Benchmarking, Hardware, HPC Tech Tips, Pitfalls, Test Drive

Common PCI-Express Myths for GPU Computing Users

Brett Newman

·

May 4, 2015

At Microway we design a lot of GPU computing systems. One of the strengths of GPU-compute is the flexibility PCI-Express bus. Assuming the server has appropriate power and thermals, it enables us to attach GPUs with no special interface modifications. We can even swap to new GPUs under many circumstances. However, we encounter a lot of misinformation about PCI-Express and GPUs. Here are a number of myths about PCI-E:

1. PCI-Express is controlled through the chipset

No longer in modern Intel CPU-based platforms. Beginning with the Sandy Bridge CPU architecture in 2012 (Xeon E5 series CPUs, Xeon E3 series CPUs, Core i7-2xxx and newer) Intel integrated the PCI-Express controller into the the CPU die itself. Bringing PCI-Express onto the CPU die came with a substantial latency benefit. This was a major change in platform design, and Intel coupled it with the addition of PCI-Express Gen3 support.

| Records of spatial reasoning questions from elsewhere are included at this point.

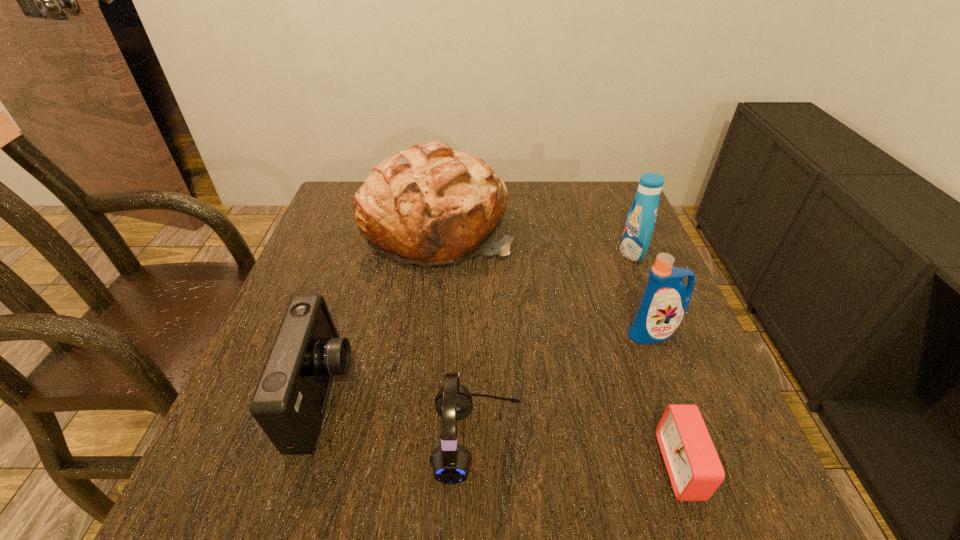
Find the location of a particular element. free space at the near right corner of the desktop is located at coordinates (667, 514).

Locate an element on the screen. This screenshot has height=540, width=960. vacant area that lies between the bread and the shortest object is located at coordinates (559, 346).

Where is `vacant space that is in between the bread and the farther detergent`? vacant space that is in between the bread and the farther detergent is located at coordinates (534, 239).

I want to click on free point between the nearer detergent and the camera, so click(x=489, y=365).

Find the location of a particular element. The image size is (960, 540). blank region between the camera and the fourth nearest object is located at coordinates (489, 365).

The height and width of the screenshot is (540, 960). Find the location of `vacant area that lies between the shortest object and the camera`. vacant area that lies between the shortest object and the camera is located at coordinates (502, 431).

I want to click on vacant area between the fourth nearest object and the headset, so point(565,387).

The width and height of the screenshot is (960, 540). Find the location of `vacant space in between the bread and the alarm clock`. vacant space in between the bread and the alarm clock is located at coordinates (559, 346).

Identify the location of vacant space that is in between the headset and the farther detergent. This screenshot has width=960, height=540. (555, 347).

I want to click on free area in between the farther detergent and the shortest object, so click(x=657, y=359).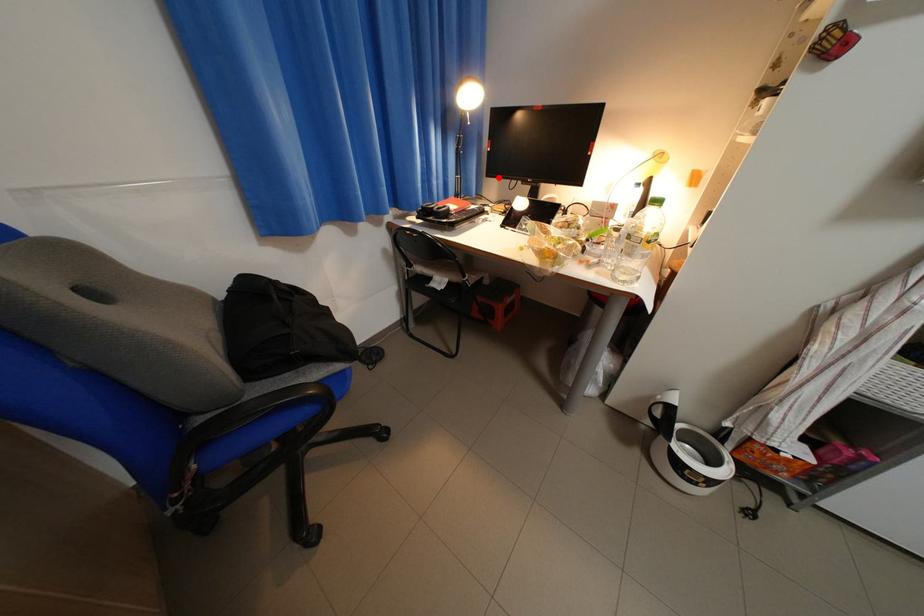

AMD Opteron 6300/4300 CPUs are still the exception: PCI-Express is delivered only through the AMD SR56xx chipset (PCI-E Gen2 only) for these platforms. They will slightly underperform competing Intel Xeon platforms when paired with PCI-Express Gen2 GPUs (Tesla K20/K20X) due to the latency differential. Opteron 6300/4300 CPUs will substantially underperform competing Xeon platforms when PCI-Express Gen3 GPUs are installed.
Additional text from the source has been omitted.